The Pentagon also plans to spend $715 million in fiscal 1999 to buy seven more V-22 Ospreys (the first five were purchased in 1997), which are tilt-rotor, vertical takeoff and landing aircraft primarily designed to replace Marine Corps CH-46E and CH-53D helicopters. Built by a joint team of Textron's Bell Helicopter division and Boeing Vertol, the V-22 will perform airborne assault, vertical lift, combat search and rescue, and special operations missions. Under current plans, the Marine Corps will procure a total of 80 MV-22s over the next five years at a cost of $6.7 billion, while the Air Force will buy 19 CV-22s for roughly $1.4 billion.
Army Rotary Aircraft
The Army's top acquisition priority remains the ever-elusive RAH-66 Comanche armed reconnaissance helicopter, considered the linchpin in service efforts to begin replacing its aging fleet of Vietnam-era helicopters.

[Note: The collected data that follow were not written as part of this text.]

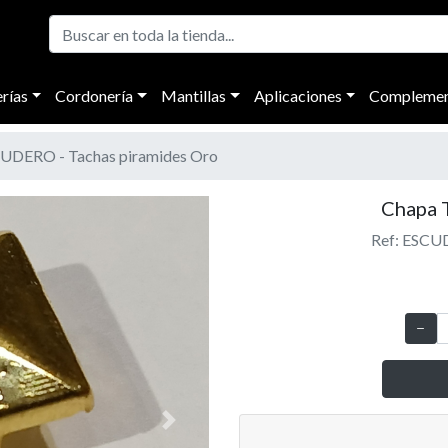
rías
Cordonería
Mantillas
Aplicaciones
Complemen
UDERO - Tachas piramides Oro
Chapa 
Ref: ESCUD
Next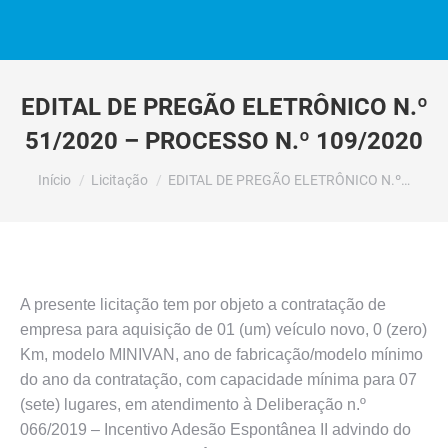
EDITAL DE PREGÃO ELETRÔNICO N.º
51/2020 – PROCESSO N.º 109/2020
Você está aqui:
Início
Licitação
EDITAL DE PREGÃO ELETRÔNICO N.º…
A presente licitação tem por objeto a contratação de
empresa para aquisição de 01 (um) veículo novo, 0 (zero)
Km, modelo MINIVAN, ano de fabricação/modelo mínimo
do ano da contratação, com capacidade mínima para 07
(sete) lugares, em atendimento à Deliberação n.º
066/2019 – Incentivo Adesão Espontânea II advindo do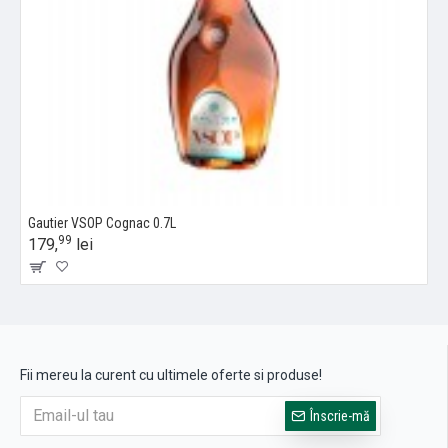
Gautier VSOP Cognac 0.7L
99
179,
lei
Fii mereu la curent cu ultimele oferte si produse!
Înscrie-mă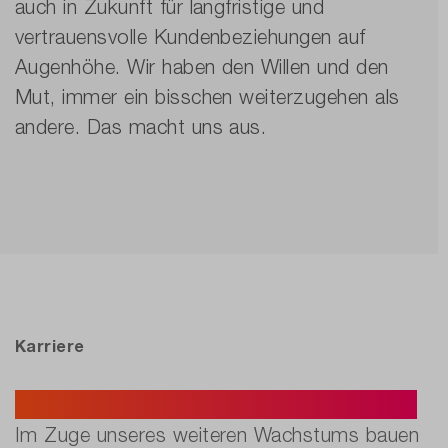
auch in Zukunft für langfristige und
vertrauensvolle Kundenbeziehungen auf
Augenhöhe. Wir haben den Willen und den
Mut, immer ein bisschen weiterzugehen als
andere. Das macht uns aus.
Karriere
Aktuelle Stellenausschreibungen.
Im Zuge unseres weiteren Wachstums bauen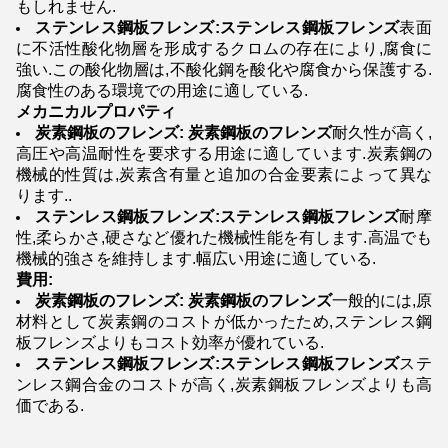
もしれません.
ステンレス鋼板フレンズ:ステンレス鋼板フレンズ
表面
に不活性酸化物層を形成するクロムの存在により,腐食に
強い.この酸化物層は,不酸化鋼を酸化や腐食から保護する.
腐食性のある環境での用途に適している.
メカニカルプロパティ
炭素鋼板のフレンズ: 炭素鋼板のフレンズ
耐久性が高く,
高圧や高温耐性を要求する用途に適しています.炭素鋼の
機械的性質は,炭素含有量と追加の合金要素によって異な
ります..
ステンレス鋼板フレンズ:ステンレス鋼板フレンズ
耐摩
性,柔らかさ,硬さなど優れた機械性能を有します.高温でも
機械的強さを維持します.幅広い用途に適している.
費用:
炭素鋼板のフレンズ: 炭素鋼板のフレンズ
一般的には,原
材料として炭素鋼のコストが低かったため,ステンレス鋼
板フレンズよりもコスト効率が優れている.
ステンレス鋼板フレンズ:ステンレス鋼板フレンズ
ステ
ンレス鋼合金のコストが高く,炭素鋼板フレンズよりも高
価である.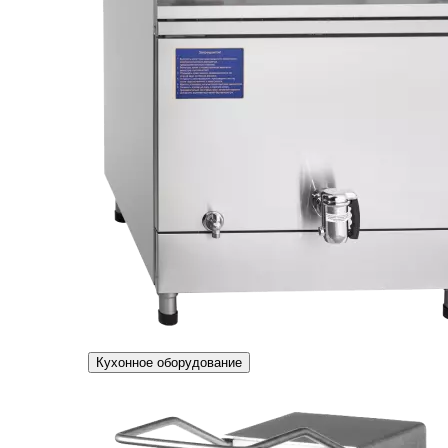
Кухонное оборудование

Specifically, the Comanche will replace the OH-58 scout and AH-1 Cobra attack aircraft. The Comanche, however, remains exhibit A in what happens to a program that is stretched out and delayed virtually into oblivion.
The Comanche program is currently limited to long-term prototype development, with the Army requesting $368 million in fiscal 1999. Airframe and avionics development is being conducted by a joint venture between United Technologies' Sikorsky Aircraft Division and Boeing Vertol, while engine development is being done by a partnership of Allied Signal and Allison Engine Co. Ultimately, the Army plans to procure 1,292 Comanches, but production is not scheduled to begin until 2004.

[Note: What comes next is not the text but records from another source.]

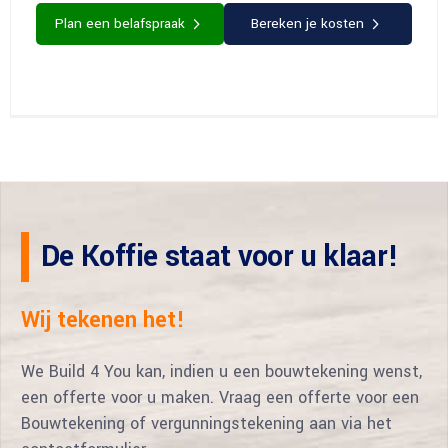
Plan een belafspraak
Bereken je kosten
De Koffie staat voor u klaar!
Wij tekenen het!
We Build 4 You kan, indien u een bouwtekening wenst,
een offerte voor u maken. Vraag een offerte voor een
Bouwtekening of vergunningstekening aan via het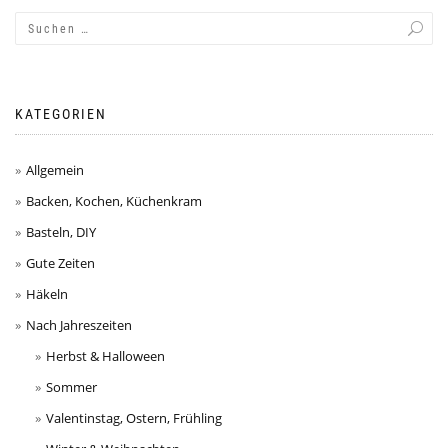
KATEGORIEN
Allgemein
Backen, Kochen, Küchenkram
Basteln, DIY
Gute Zeiten
Häkeln
Nach Jahreszeiten
Herbst & Halloween
Sommer
Valentinstag, Ostern, Frühling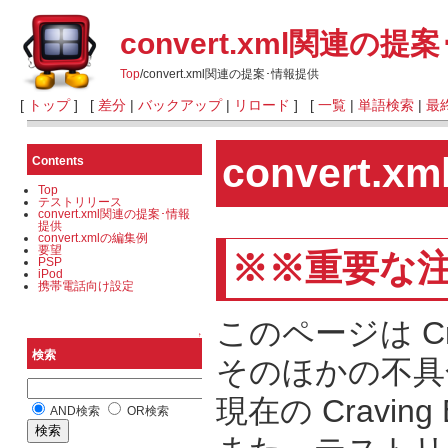
convert.xml関連の提
Top
/
convert.xml関連の提案･情報提供
[
トップ
] [
差分
|
バックアップ
|
リロード
] [
一覧
|
単語検索
|
最
convert
Contents
Top
テストリリース
convert.xml関連の提案･情報
提供
convert.xmlの編集例
要望
※※重要な
PSP
iPod
携帯電話向け設定
このページは Cra
↑
検索
そのほかの不具
現在の Cravin
AND検索
OR検索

In the meantime, the Army is focusing on its Longbow Apache upgrade program, which would receive $634 million under fiscal 1999 plans (plus $346 million for 2,000 Longbow Hellfire missiles). Under the program, a portion of the Apache attack helicopter fleet will be equipped with mast-mounted fire control radars integrated by a team consisting of Lockheed Martin and Northrop Grumman, providing the selected craft with greatly enhanced survivability and a fire-and-forget Hellfire capability against enemy armored forces.
The Army has also requested $221 million in fiscal 1999 to buy an additional 22 Blackhawk UH-60 utility helicopters, built by Sikorsky Aircraft. The modern workhorse of the Army helicopter fleet, the twin-engine Blackhawk will be procured in batches of 10 each year through 2003 under current plans.